_Records provided_.
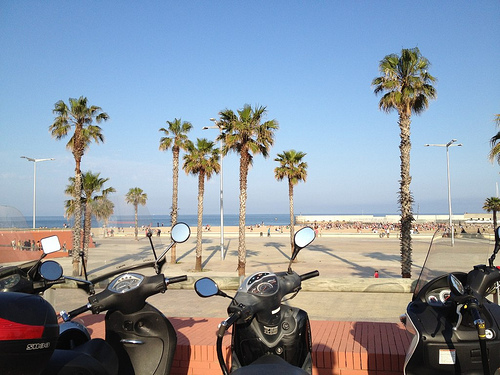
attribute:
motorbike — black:
[193, 226, 319, 373]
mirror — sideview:
[268, 214, 325, 271]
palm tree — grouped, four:
[49, 97, 113, 280]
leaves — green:
[45, 89, 115, 164]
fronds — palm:
[220, 106, 270, 181]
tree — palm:
[117, 193, 145, 243]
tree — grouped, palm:
[377, 47, 444, 274]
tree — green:
[216, 104, 281, 296]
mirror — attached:
[152, 220, 187, 274]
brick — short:
[338, 320, 399, 368]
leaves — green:
[148, 91, 199, 267]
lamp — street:
[13, 146, 57, 241]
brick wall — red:
[53, 310, 418, 373]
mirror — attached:
[285, 223, 323, 273]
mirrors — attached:
[35, 228, 60, 285]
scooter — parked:
[192, 226, 328, 373]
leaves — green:
[394, 43, 436, 77]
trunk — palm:
[398, 135, 417, 277]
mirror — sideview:
[38, 233, 60, 256]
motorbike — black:
[396, 236, 498, 373]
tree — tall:
[162, 75, 347, 232]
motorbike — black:
[188, 257, 318, 374]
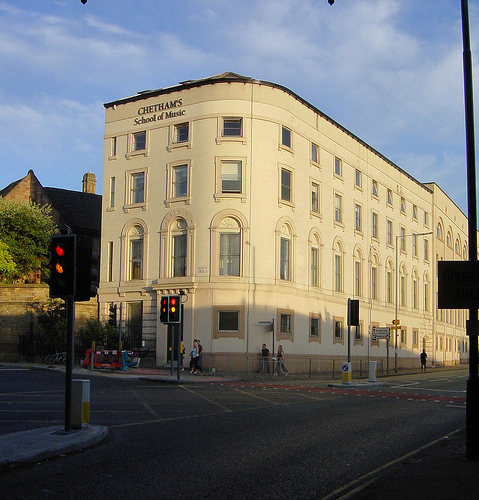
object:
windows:
[275, 159, 431, 262]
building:
[95, 72, 477, 376]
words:
[134, 98, 186, 125]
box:
[342, 363, 351, 382]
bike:
[44, 351, 67, 366]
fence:
[15, 328, 139, 361]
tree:
[1, 195, 66, 290]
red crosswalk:
[226, 377, 468, 406]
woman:
[274, 344, 289, 377]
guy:
[420, 347, 427, 373]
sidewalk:
[195, 360, 473, 381]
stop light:
[160, 295, 182, 380]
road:
[0, 375, 476, 495]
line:
[316, 421, 466, 500]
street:
[3, 364, 473, 495]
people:
[179, 338, 203, 374]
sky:
[0, 2, 474, 192]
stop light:
[45, 232, 76, 298]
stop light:
[159, 295, 181, 324]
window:
[218, 310, 239, 331]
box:
[68, 378, 90, 429]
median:
[0, 419, 111, 470]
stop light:
[42, 232, 101, 328]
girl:
[273, 345, 289, 377]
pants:
[274, 359, 288, 375]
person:
[45, 355, 55, 365]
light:
[55, 263, 63, 273]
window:
[159, 213, 195, 280]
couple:
[255, 343, 289, 377]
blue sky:
[3, 2, 475, 199]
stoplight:
[160, 295, 181, 324]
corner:
[133, 370, 234, 385]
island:
[0, 416, 112, 469]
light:
[159, 294, 181, 323]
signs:
[371, 326, 390, 343]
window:
[217, 214, 244, 277]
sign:
[371, 320, 401, 342]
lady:
[189, 339, 202, 375]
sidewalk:
[54, 356, 279, 387]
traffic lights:
[160, 294, 182, 382]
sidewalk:
[2, 351, 470, 384]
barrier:
[80, 348, 139, 368]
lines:
[102, 383, 343, 431]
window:
[215, 153, 247, 199]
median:
[210, 381, 471, 406]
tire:
[46, 354, 58, 363]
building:
[0, 168, 99, 364]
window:
[220, 116, 244, 138]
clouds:
[2, 0, 477, 220]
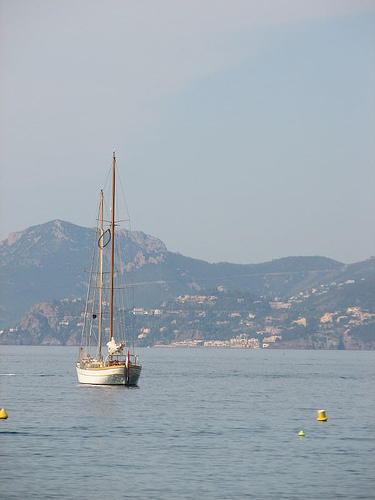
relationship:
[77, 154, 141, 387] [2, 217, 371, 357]
boat sailing in front of mountains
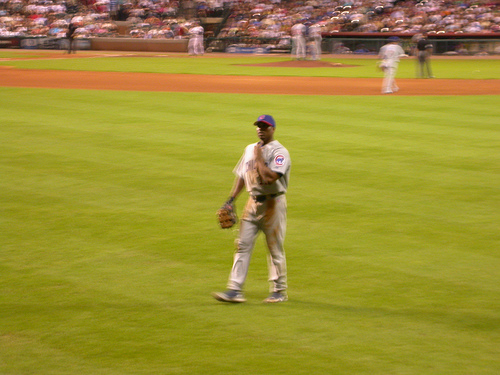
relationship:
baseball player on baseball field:
[212, 114, 293, 309] [0, 41, 498, 373]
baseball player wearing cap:
[212, 114, 291, 303] [251, 109, 281, 133]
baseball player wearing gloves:
[212, 114, 291, 303] [216, 203, 237, 229]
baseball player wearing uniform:
[212, 114, 291, 303] [238, 147, 301, 219]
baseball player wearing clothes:
[212, 114, 291, 303] [416, 36, 435, 73]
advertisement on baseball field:
[227, 41, 279, 65] [24, 54, 494, 354]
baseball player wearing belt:
[212, 114, 291, 303] [245, 185, 285, 200]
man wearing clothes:
[64, 21, 78, 55] [65, 19, 77, 50]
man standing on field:
[64, 21, 78, 55] [1, 47, 497, 374]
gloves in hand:
[212, 207, 237, 231] [221, 196, 238, 229]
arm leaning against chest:
[247, 133, 279, 189] [242, 138, 289, 169]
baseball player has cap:
[212, 114, 291, 303] [254, 113, 276, 127]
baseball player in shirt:
[212, 114, 291, 303] [233, 139, 288, 204]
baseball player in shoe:
[212, 114, 291, 303] [265, 289, 288, 304]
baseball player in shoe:
[212, 114, 291, 303] [213, 290, 246, 307]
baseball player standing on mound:
[290, 18, 308, 61] [238, 41, 330, 82]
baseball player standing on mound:
[308, 21, 326, 60] [238, 41, 330, 82]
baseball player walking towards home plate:
[212, 114, 293, 309] [101, 42, 123, 54]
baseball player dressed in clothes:
[212, 114, 291, 303] [416, 39, 432, 76]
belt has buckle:
[246, 190, 286, 199] [246, 190, 284, 219]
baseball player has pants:
[212, 114, 291, 303] [225, 194, 290, 294]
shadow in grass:
[302, 290, 497, 342] [35, 44, 495, 372]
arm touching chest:
[254, 152, 285, 186] [244, 140, 281, 195]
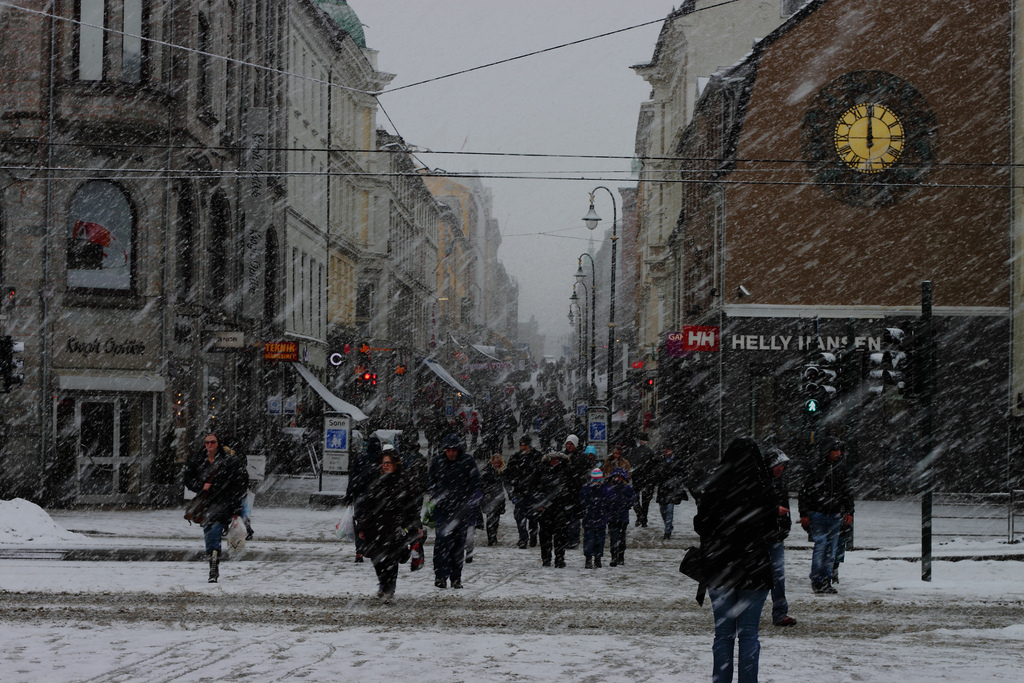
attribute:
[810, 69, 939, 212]
clock — black, yellow, white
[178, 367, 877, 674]
people — dark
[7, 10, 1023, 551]
building — red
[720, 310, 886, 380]
sign — white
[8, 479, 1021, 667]
snow — white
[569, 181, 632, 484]
street light — old, grey day, cane shaped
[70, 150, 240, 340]
window — rounded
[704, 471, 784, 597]
jacket — black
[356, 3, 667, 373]
sky — cloudy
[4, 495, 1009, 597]
drift — large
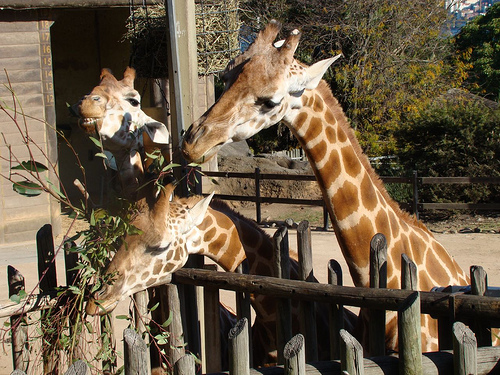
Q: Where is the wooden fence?
A: In front of the giraffes.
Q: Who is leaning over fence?
A: The giraffe.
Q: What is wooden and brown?
A: The fence.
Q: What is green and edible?
A: The leaves.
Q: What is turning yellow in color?
A: The leaves.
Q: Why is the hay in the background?
A: For eating.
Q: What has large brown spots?
A: The giraffes.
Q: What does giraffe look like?
A: Brown and spotted.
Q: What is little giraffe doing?
A: Leaning over fence.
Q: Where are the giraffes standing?
A: By a building.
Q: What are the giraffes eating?
A: Leaves.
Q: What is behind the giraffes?
A: Trees.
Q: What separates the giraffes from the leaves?
A: A fence.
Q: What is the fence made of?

_Work instructions_.
Reproduce all of the data above verbatim, but leave out the pictures.

_Reply to the exercise_.
attribute:
motorbike — black:
[193, 226, 319, 373]
mirror — sideview:
[268, 214, 325, 271]
palm tree — grouped, four:
[49, 97, 113, 280]
leaves — green:
[45, 89, 115, 164]
fronds — palm:
[220, 106, 270, 181]
tree — palm:
[117, 193, 145, 243]
tree — grouped, palm:
[377, 47, 444, 274]
tree — green:
[216, 104, 281, 296]
mirror — attached:
[152, 220, 187, 274]
brick — short:
[338, 320, 399, 368]
leaves — green:
[148, 91, 199, 267]
lamp — street:
[13, 146, 57, 241]
brick wall — red:
[53, 310, 418, 373]
mirror — attached:
[285, 223, 323, 273]
mirrors — attached:
[35, 228, 60, 285]
scooter — parked:
[192, 226, 328, 373]
leaves — green:
[394, 43, 436, 77]
trunk — palm:
[398, 135, 417, 277]
mirror — sideview:
[38, 233, 60, 256]
motorbike — black:
[396, 236, 498, 373]
tree — tall:
[162, 75, 347, 232]
motorbike — black:
[188, 257, 318, 374]
object:
windows:
[275, 159, 431, 262]
building:
[95, 72, 477, 376]
words:
[134, 98, 186, 125]
box:
[342, 363, 351, 382]
bike:
[44, 351, 67, 366]
fence:
[15, 328, 139, 361]
tree:
[1, 195, 66, 290]
red crosswalk:
[226, 377, 468, 406]
woman:
[274, 344, 289, 377]
guy:
[420, 347, 427, 373]
sidewalk:
[195, 360, 473, 381]
stop light:
[160, 295, 182, 380]
road:
[0, 375, 476, 495]
line:
[316, 421, 466, 500]
street:
[3, 364, 473, 495]
people:
[179, 338, 203, 374]
sky:
[0, 2, 474, 192]
stop light:
[45, 232, 76, 298]
stop light:
[159, 295, 181, 324]
window:
[218, 310, 239, 331]
box:
[68, 378, 90, 429]
median:
[0, 419, 111, 470]
stop light:
[42, 232, 101, 328]
girl:
[273, 345, 289, 377]
pants:
[274, 359, 288, 375]
person:
[45, 355, 55, 365]
light:
[55, 263, 63, 273]
window:
[159, 213, 195, 280]
couple:
[255, 343, 289, 377]
blue sky:
[3, 2, 475, 199]
stoplight:
[160, 295, 181, 324]
corner:
[133, 370, 234, 385]
island:
[0, 416, 112, 469]
light:
[159, 294, 181, 323]
signs:
[371, 326, 390, 343]
window:
[217, 214, 244, 277]
sign:
[371, 320, 401, 342]
lady:
[189, 339, 202, 375]
sidewalk:
[54, 356, 279, 387]
traffic lights:
[160, 294, 182, 382]
sidewalk:
[2, 351, 470, 384]
barrier:
[80, 348, 139, 368]
lines:
[102, 383, 343, 431]
window:
[215, 153, 247, 199]
median:
[210, 381, 471, 406]
tire:
[46, 354, 58, 363]
building:
[0, 168, 99, 364]
window:
[220, 116, 244, 138]
clouds:
[2, 0, 477, 220]
relationship:
[77, 154, 141, 387] [2, 217, 371, 357]
boat sailing in front of mountains
relationship:
baseball player on baseball field:
[212, 114, 293, 309] [0, 41, 498, 373]
baseball player wearing cap:
[212, 114, 291, 303] [251, 109, 281, 133]
baseball player wearing gloves:
[212, 114, 291, 303] [216, 203, 237, 229]
baseball player wearing uniform:
[212, 114, 291, 303] [238, 147, 301, 219]
baseball player wearing clothes:
[212, 114, 291, 303] [416, 36, 435, 73]
advertisement on baseball field:
[227, 41, 279, 65] [24, 54, 494, 354]
baseball player wearing belt:
[212, 114, 291, 303] [245, 185, 285, 200]
man wearing clothes:
[64, 21, 78, 55] [65, 19, 77, 50]
man standing on field:
[64, 21, 78, 55] [1, 47, 497, 374]
gloves in hand:
[212, 207, 237, 231] [221, 196, 238, 229]
arm leaning against chest:
[247, 133, 279, 189] [242, 138, 289, 169]
baseball player has cap:
[212, 114, 291, 303] [254, 113, 276, 127]
baseball player in shirt:
[212, 114, 291, 303] [233, 139, 288, 204]
baseball player in shoe:
[212, 114, 291, 303] [265, 289, 288, 304]
baseball player in shoe:
[212, 114, 291, 303] [213, 290, 246, 307]
baseball player standing on mound:
[290, 18, 308, 61] [238, 41, 330, 82]
baseball player standing on mound:
[308, 21, 326, 60] [238, 41, 330, 82]
baseball player walking towards home plate:
[212, 114, 293, 309] [101, 42, 123, 54]
baseball player dressed in clothes:
[212, 114, 291, 303] [416, 39, 432, 76]
belt has buckle:
[246, 190, 286, 199] [246, 190, 284, 219]
baseball player has pants:
[212, 114, 291, 303] [225, 194, 290, 294]
shadow in grass:
[302, 290, 497, 342] [35, 44, 495, 372]
arm touching chest:
[254, 152, 285, 186] [244, 140, 281, 195]
attribute:
[810, 69, 939, 212]
clock — black, yellow, white
[178, 367, 877, 674]
people — dark
[7, 10, 1023, 551]
building — red
[720, 310, 886, 380]
sign — white
[8, 479, 1021, 667]
snow — white
[569, 181, 632, 484]
street light — old, grey day, cane shaped
[70, 150, 240, 340]
window — rounded
[704, 471, 784, 597]
jacket — black
[356, 3, 667, 373]
sky — cloudy
[4, 495, 1009, 597]
drift — large
Q: Where is the wooden fence?
A: In front of the giraffes.
Q: Who is leaning over fence?
A: The giraffe.
Q: What is wooden and brown?
A: The fence.
Q: What is green and edible?
A: The leaves.
Q: What is turning yellow in color?
A: The leaves.
Q: Why is the hay in the background?
A: For eating.
Q: What has large brown spots?
A: The giraffes.
Q: What does giraffe look like?
A: Brown and spotted.
Q: What is little giraffe doing?
A: Leaning over fence.
Q: Where are the giraffes standing?
A: By a building.
Q: What are the giraffes eating?
A: Leaves.
Q: What is behind the giraffes?
A: Trees.
Q: What separates the giraffes from the leaves?
A: A fence.
Q: What is the fence made of?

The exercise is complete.